──────── Excerpt to read
From the perspective of the IMAP server, there is no meaningful difference between manual and automated mail filing as performed by the client, so MUA changes are inherently safe, and will be visible to alternate MUAs using the same IMAP store.  On the other hand, these changes must be submitted and confirmed over the network, so such an approach is inherently slow, despite other advantages, and may cause user confusion if the MUA performing changes is temporarily offline or multiple MUAs attempt to apply the same automated filters.

From the perspective of the IMAP client, there is no meaningful difference in updates made by the MDA as compared to another MUA pointing at the same store, so MDA changes are inherently safe, and will be visible to all MUAs using the same IMAP store.  On the other hand, these changes are typically somewhat invisible to the user, and so strong automation can be frustrating, for instance when the user moves a message manually and finds that it has been put back by the server (although any case of two competing IMAP clients can cause this).
────────────────
- **Written task a**:
Reproduce the entries below verbatim, from the beginning of the entries down through the line that contains "Luxus-Parfümunternehmen", with both ends included.
──────── Working data
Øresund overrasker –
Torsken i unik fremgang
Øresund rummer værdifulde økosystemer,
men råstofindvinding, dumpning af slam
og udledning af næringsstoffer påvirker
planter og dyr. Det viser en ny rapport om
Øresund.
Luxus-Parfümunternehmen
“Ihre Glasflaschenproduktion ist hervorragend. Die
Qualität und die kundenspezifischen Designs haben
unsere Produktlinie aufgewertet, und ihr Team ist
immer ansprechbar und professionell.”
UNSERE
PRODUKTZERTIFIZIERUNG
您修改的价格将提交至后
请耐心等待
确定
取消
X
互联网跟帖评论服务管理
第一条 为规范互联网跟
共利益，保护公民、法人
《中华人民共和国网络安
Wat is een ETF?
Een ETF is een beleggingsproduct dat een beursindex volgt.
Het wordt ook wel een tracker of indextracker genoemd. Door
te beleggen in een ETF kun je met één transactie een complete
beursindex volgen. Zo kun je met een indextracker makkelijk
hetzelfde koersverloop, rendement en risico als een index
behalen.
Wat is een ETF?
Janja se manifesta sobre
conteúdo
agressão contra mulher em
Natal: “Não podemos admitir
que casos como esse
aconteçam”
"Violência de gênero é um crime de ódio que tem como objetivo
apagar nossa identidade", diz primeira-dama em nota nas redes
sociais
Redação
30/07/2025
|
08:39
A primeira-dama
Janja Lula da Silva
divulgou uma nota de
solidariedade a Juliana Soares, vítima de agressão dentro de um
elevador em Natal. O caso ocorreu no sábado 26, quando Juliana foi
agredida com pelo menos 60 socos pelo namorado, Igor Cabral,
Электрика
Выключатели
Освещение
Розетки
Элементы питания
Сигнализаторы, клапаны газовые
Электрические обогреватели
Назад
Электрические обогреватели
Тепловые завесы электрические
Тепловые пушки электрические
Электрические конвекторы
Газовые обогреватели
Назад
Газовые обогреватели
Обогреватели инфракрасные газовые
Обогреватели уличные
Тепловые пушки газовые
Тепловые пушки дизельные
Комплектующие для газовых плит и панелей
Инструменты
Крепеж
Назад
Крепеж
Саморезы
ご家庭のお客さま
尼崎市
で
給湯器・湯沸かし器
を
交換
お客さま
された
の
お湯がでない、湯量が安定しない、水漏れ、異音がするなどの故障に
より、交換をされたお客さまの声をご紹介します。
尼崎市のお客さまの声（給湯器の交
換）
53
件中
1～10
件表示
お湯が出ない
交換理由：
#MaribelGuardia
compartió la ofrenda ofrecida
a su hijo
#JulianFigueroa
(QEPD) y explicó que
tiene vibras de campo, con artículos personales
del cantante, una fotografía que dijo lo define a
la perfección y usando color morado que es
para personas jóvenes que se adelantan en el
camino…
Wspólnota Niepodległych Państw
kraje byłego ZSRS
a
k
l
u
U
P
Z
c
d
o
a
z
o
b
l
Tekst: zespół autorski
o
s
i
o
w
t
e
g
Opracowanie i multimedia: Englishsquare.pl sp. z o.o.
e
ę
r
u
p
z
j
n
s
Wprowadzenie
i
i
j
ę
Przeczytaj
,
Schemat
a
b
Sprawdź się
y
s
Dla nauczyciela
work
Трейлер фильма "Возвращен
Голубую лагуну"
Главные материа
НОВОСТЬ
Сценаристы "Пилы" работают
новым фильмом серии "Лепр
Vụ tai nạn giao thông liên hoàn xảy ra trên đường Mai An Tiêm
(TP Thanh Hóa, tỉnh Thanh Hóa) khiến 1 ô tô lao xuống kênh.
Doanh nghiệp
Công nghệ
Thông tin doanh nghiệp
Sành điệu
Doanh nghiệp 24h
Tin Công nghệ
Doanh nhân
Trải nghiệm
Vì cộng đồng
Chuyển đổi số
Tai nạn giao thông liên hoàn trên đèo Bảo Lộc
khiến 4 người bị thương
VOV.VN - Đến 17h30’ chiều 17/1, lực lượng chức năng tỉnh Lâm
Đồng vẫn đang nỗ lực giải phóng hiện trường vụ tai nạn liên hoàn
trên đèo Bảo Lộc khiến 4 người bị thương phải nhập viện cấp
────────────────
- **Written task b**:
Answer the following questions using the passage on IMAP mail filtering above:
(i) To which mail user agents will changes made by an MUA be visible?
(ii) What must be done over the network with changes made by an MUA?
(iii) What example does the passage give of strong automation by the MDA being frustrating?

- **Task solution a**:
Øresund overrasker –
Torsken i unik fremgang
Øresund rummer værdifulde økosystemer,
men råstofindvinding, dumpning af slam
og udledning af næringsstoffer påvirker
planter og dyr. Det viser en ny rapport om
Øresund.
Luxus-Parfümunternehmen

- **Task solution b**:
(i) They will be visible to alternate MUAs using the same IMAP store.
(ii) They must be submitted and confirmed over the network.
(iii) The user moves a message manually and finds that the server has put it back.